Even people in concentration camps went through legal proceedings of sorts. See e.g. the infamous Article 58 of Soviet penal code.

You can always tweak law to make criminal out of anyone inconvenient. Wasn't Assange's consensual sex relegated to rape?


> You can always tweak law to make criminal out of anyone inconvenient.

And this would be immoral and if you are suggesting the US is doing this you would need to actually back that up.

> Wasn't Assange's consensual sex relegated to rape?

Even if it was, that is not an example of tweaking the law to make a criminal out of anyone inconvenient, it is a case of tweaking the truth to fit the definition of something which is a crime, and should be a crime.


> I'm constantly seeing westerners whine about Chinese human rights violations while simultaneously ignoring the HR violations occurring everywhere else, especially in the west. American cops routinely kill people.

There has been protests for more than a month in the USA and the west because one black man was murdered by police.
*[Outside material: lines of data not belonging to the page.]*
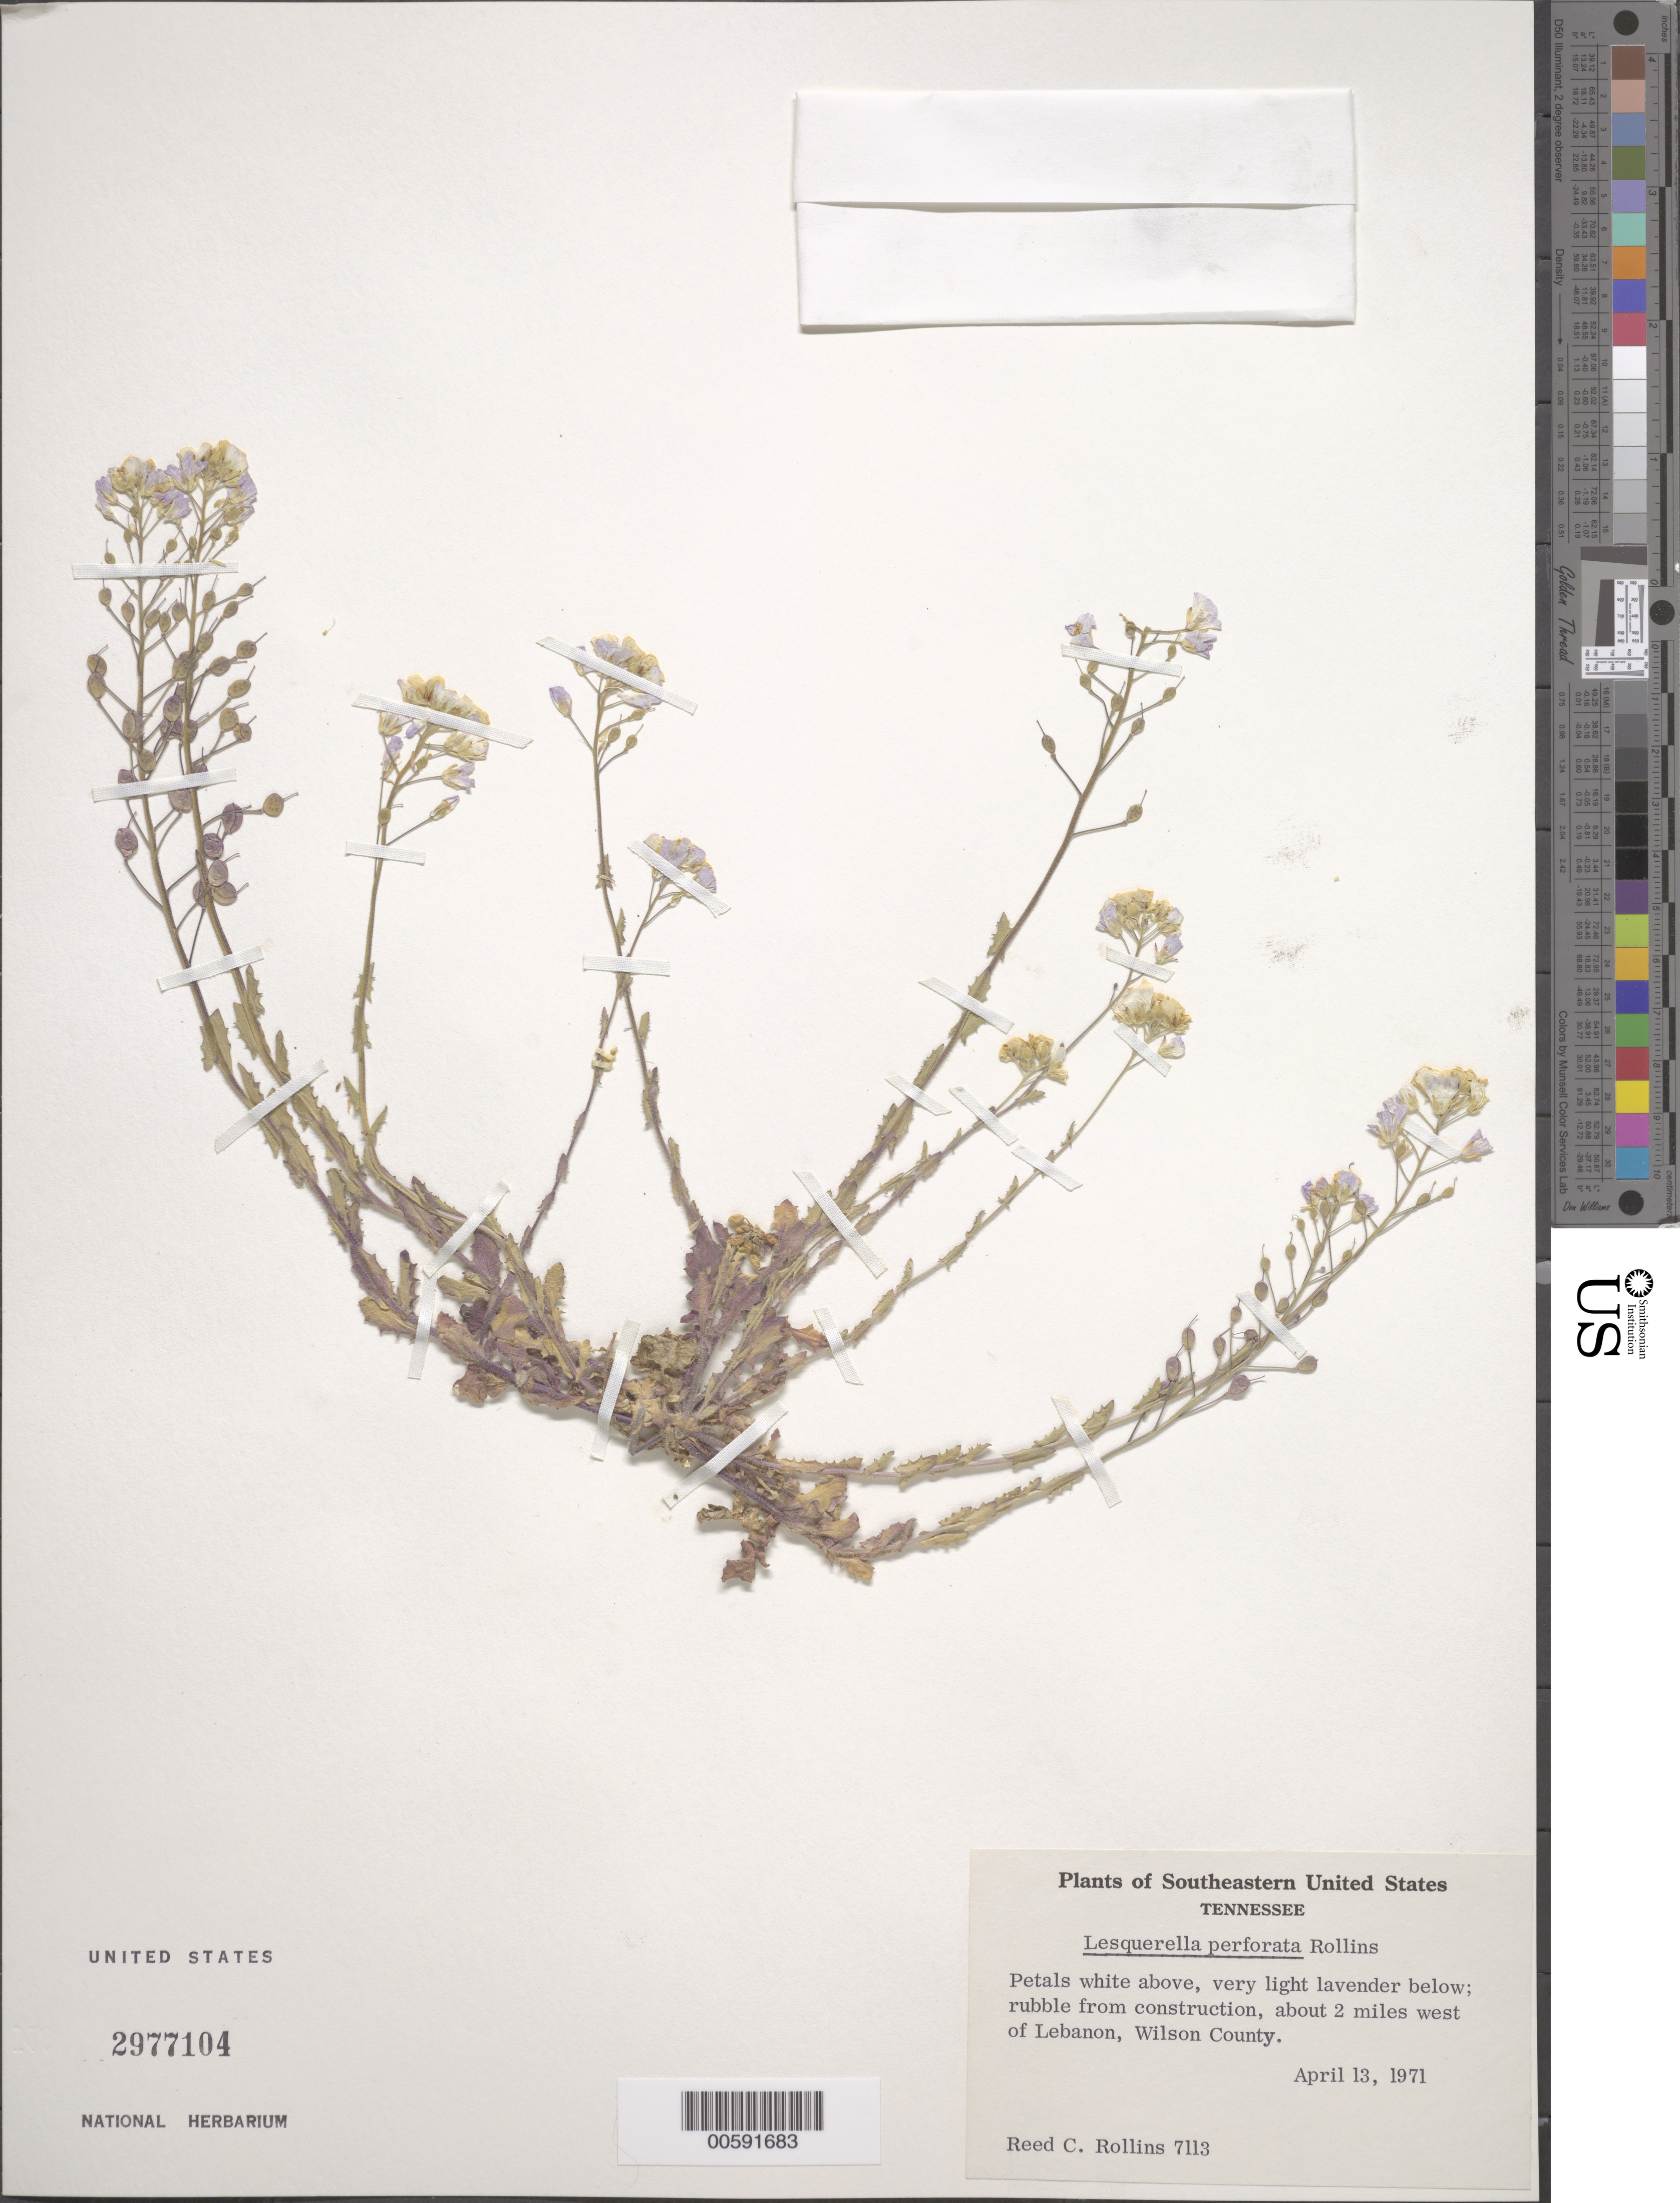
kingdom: Plantae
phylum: Tracheophyta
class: Magnoliopsida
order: Brassicales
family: Brassicaceae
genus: Lesquerella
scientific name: Lesquerella perforata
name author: Rollins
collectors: R. C. Rollins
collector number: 7113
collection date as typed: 13 Apr 1971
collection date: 1971-04-13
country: United States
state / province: Tennessee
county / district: Wilson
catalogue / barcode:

The police officer that murdered him will be charged and brought to justice.

There has been nowhere near this level of outrage against the actions of China, and nobody will bring the perpetrators there to justice.

To suggests that HR violations in the west is being ignored is laughable and dishonest and is evidence of your ulterior motives.


The only way this makes sense is abstract of any value judgements, and yes sure, if we in the west ignore that everything about the Chinese Communist Party and how it conducts itself is an affront to our values then it makes no difference. But we are humans, we have values, we make value judgements.